━━━ Data rows ━━━
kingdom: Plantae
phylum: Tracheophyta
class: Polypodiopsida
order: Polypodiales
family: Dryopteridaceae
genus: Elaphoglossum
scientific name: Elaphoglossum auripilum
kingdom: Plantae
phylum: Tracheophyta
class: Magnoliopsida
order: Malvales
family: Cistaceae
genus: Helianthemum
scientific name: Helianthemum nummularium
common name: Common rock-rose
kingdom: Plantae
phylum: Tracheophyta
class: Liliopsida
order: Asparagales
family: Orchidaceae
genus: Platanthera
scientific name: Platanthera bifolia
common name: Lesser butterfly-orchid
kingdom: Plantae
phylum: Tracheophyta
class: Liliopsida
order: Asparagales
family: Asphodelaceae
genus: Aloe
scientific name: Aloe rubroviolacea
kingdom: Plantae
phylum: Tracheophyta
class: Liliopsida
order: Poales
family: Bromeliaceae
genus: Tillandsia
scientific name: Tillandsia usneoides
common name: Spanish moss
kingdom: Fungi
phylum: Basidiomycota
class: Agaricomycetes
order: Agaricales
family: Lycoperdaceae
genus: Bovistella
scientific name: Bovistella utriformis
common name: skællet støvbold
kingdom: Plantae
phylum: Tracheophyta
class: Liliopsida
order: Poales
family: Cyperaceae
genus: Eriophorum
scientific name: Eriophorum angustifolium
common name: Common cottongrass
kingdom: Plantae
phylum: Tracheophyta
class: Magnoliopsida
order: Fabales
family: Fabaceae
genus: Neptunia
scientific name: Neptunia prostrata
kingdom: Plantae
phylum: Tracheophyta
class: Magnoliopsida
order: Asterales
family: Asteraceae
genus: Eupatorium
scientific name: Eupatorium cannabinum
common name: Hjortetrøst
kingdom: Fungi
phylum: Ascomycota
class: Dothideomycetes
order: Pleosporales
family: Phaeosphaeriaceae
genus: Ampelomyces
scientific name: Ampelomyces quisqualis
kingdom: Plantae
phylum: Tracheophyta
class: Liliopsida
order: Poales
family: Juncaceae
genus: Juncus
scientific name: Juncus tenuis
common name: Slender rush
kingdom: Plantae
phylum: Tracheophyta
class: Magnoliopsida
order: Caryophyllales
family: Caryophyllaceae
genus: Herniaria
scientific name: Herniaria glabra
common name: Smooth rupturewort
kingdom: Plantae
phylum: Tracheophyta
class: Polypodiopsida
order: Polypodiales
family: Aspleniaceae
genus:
━━━
_What needs to be done_
Copy out every line of the data above word for word, without changing anything.

_Response for this exercise_
kingdom: Plantae
phylum: Tracheophyta
class: Polypodiopsida
order: Polypodiales
family: Dryopteridaceae
genus: Elaphoglossum
scientific name: Elaphoglossum auripilum
kingdom: Plantae
phylum: Tracheophyta
class: Magnoliopsida
order: Malvales
family: Cistaceae
genus: Helianthemum
scientific name: Helianthemum nummularium
common name: Common rock-rose
kingdom: Plantae
phylum: Tracheophyta
class: Liliopsida
order: Asparagales
family: Orchidaceae
genus: Platanthera
scientific name: Platanthera bifolia
common name: Lesser butterfly-orchid
kingdom: Plantae
phylum: Tracheophyta
class: Liliopsida
order: Asparagales
family: Asphodelaceae
genus: Aloe
scientific name: Aloe rubroviolacea
kingdom: Plantae
phylum: Tracheophyta
class: Liliopsida
order: Poales
family: Bromeliaceae
genus: Tillandsia
scientific name: Tillandsia usneoides
common name: Spanish moss
kingdom: Fungi
phylum: Basidiomycota
class: Agaricomycetes
order: Agaricales
family: Lycoperdaceae
genus: Bovistella
scientific name: Bovistella utriformis
common name: skællet støvbold
kingdom: Plantae
phylum: Tracheophyta
class: Liliopsida
order: Poales
family: Cyperaceae
genus: Eriophorum
scientific name: Eriophorum angustifolium
common name: Common cottongrass
kingdom: Plantae
phylum: Tracheophyta
class: Magnoliopsida
order: Fabales
family: Fabaceae
genus: Neptunia
scientific name: Neptunia prostrata
kingdom: Plantae
phylum: Tracheophyta
class: Magnoliopsida
order: Asterales
family: Asteraceae
genus: Eupatorium
scientific name: Eupatorium cannabinum
common name: Hjortetrøst
kingdom: Fungi
phylum: Ascomycota
class: Dothideomycetes
order: Pleosporales
family: Phaeosphaeriaceae
genus: Ampelomyces
scientific name: Ampelomyces quisqualis
kingdom: Plantae
phylum: Tracheophyta
class: Liliopsida
order: Poales
family: Juncaceae
genus: Juncus
scientific name: Juncus tenuis
common name: Slender rush
kingdom: Plantae
phylum: Tracheophyta
class: Magnoliopsida
order: Caryophyllales
family: Caryophyllaceae
genus: Herniaria
scientific name: Herniaria glabra
common name: Smooth rupturewort
kingdom: Plantae
phylum: Tracheophyta
class: Polypodiopsida
order: Polypodiales
family: Aspleniaceae
genus:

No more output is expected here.